The number of multifamily transactions in the suburbs jumped 65 percent year-over-year in March, and buyers are having to put in competitive offers to score a property.
The average price per unit rose 18 percent this quarter, from $120,349 to $142,935 during the same time period, according to Interra Realty.
The data echoes what multifamily brokers have been saying for months. Chicago’s suburbs benefit from the region’s strong economy and steady supply of educated workers from the Midwest’s Big 10 universities without suffering from the political baggage facing the city.
Investors have shown tepid interest in the city and Cook County at large mainly because of its unpredictable property tax environment. Meanwhile, multifamily listings outside of Cook County are regularly commanding over a dozen offers from a wide-range of potential buyers.
“In many cases, they are able to secure more attractive cap rates than what is available at urban core properties,” Interra’s Paul Waterloo said.

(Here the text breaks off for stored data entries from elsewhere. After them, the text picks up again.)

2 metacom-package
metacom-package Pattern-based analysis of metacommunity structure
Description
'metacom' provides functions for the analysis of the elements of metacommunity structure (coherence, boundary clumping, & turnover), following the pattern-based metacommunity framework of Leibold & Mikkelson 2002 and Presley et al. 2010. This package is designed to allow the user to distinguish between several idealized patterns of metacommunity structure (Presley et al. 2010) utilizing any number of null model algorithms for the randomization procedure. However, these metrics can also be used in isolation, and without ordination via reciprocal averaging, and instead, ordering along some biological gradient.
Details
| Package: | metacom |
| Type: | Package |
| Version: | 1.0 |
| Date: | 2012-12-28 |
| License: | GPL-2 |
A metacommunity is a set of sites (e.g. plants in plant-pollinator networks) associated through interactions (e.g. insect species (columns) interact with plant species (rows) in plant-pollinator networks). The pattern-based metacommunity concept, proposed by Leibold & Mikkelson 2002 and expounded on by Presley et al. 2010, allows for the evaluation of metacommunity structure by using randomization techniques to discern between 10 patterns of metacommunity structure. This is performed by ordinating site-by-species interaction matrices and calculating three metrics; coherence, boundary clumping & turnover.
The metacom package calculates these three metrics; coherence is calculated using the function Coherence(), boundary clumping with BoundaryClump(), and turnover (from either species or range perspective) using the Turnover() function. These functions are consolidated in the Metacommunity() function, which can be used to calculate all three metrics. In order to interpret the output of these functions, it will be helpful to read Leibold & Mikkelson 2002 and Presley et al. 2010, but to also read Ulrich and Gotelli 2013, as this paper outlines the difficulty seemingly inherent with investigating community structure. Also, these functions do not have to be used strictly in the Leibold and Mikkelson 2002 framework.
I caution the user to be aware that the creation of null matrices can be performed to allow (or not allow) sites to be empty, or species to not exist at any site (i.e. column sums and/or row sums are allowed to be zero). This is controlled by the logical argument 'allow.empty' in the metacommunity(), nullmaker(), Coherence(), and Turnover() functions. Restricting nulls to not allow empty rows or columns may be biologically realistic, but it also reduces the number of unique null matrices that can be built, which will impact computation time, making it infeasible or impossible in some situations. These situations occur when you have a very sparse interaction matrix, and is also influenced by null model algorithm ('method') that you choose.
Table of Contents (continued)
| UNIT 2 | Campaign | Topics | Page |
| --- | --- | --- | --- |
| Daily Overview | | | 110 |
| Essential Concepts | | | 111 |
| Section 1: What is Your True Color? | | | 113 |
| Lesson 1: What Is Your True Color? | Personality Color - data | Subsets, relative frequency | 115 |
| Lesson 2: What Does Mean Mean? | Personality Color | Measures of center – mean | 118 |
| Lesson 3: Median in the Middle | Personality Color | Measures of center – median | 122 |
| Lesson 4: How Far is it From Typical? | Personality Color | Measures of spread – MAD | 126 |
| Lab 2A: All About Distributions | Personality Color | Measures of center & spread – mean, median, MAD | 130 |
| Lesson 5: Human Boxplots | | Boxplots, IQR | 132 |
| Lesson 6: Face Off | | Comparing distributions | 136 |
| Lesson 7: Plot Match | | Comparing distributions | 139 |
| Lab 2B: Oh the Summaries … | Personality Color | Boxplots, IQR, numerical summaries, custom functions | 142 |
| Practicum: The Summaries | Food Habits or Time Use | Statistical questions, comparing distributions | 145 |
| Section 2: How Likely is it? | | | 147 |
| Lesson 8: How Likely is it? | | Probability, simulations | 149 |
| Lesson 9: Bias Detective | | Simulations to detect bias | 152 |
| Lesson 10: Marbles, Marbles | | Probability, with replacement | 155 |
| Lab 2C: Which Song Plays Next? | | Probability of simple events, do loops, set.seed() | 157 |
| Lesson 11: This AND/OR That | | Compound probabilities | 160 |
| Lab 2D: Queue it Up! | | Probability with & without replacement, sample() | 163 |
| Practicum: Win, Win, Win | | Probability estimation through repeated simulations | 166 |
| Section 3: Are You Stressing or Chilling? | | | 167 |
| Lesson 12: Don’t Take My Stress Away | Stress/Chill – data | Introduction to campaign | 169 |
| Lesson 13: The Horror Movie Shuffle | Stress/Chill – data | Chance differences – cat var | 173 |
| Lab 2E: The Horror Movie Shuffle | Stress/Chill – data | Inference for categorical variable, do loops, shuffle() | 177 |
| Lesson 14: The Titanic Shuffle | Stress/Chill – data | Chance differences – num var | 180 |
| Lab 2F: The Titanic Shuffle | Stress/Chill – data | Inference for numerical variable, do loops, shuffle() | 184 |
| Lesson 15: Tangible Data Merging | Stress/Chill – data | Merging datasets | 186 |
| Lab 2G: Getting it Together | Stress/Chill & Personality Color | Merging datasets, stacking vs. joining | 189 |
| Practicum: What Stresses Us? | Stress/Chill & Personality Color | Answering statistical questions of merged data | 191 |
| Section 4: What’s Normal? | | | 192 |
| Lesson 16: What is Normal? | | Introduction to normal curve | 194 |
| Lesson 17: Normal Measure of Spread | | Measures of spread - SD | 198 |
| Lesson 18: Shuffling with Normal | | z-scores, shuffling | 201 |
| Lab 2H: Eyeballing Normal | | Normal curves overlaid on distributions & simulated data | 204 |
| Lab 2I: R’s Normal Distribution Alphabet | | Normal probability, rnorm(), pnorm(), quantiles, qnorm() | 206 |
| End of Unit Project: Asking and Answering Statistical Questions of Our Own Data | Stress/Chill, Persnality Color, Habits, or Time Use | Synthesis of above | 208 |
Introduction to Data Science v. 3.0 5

An analysis by The Real Deal of 27 multifamily properties that sold for more than $10 million in the Chicago metro area late last year found that 17 sold at a markup from their last sale price. Of those, 11 were in the suburbs. That trend continued into the new year, Interra found.
There were seven suburban multifamily transactions in the $10 million to $50 million range in the first quarter compared to just 13 in all of last year.
Most recently, Authentix McHenry, a 288-unit complex developed by Wisconsin based Continental Properties, was listed in September and sold this month. Broker Todd Stofflet, who left Walker & Dunlop for Lument in February, represented Continental.
The price and buyer have not been recorded publicly yet, but Stofflet said the property received 14 offers.
Multifamily giant Morgan Properties doubled down on the Midwest this year with a $501 million purchase of 11 properties across the region.
Much of the interest comes from family offices and individual investors rather than institutional buyers. Since March of last year, 10 multifamily properties in the suburbs sold to non-local buyers compared to three sold to non-local buyers the year prior.
In the city, not all hope is lost. A severely restricted development pipeline had led to record-breaking rent growth. Only about 500 units are expected to come online in the city this year, down from the 10-year average of more than 3,500 units, according to Integra Realty Resources.
Local real estate investors who know the area’s tax system well are able to identify the buildings that are worth the added uncertainty in tax bills. So far, mid-size apartments in up-and-coming neighborhoods appear to be the most attractive to prospective buyers.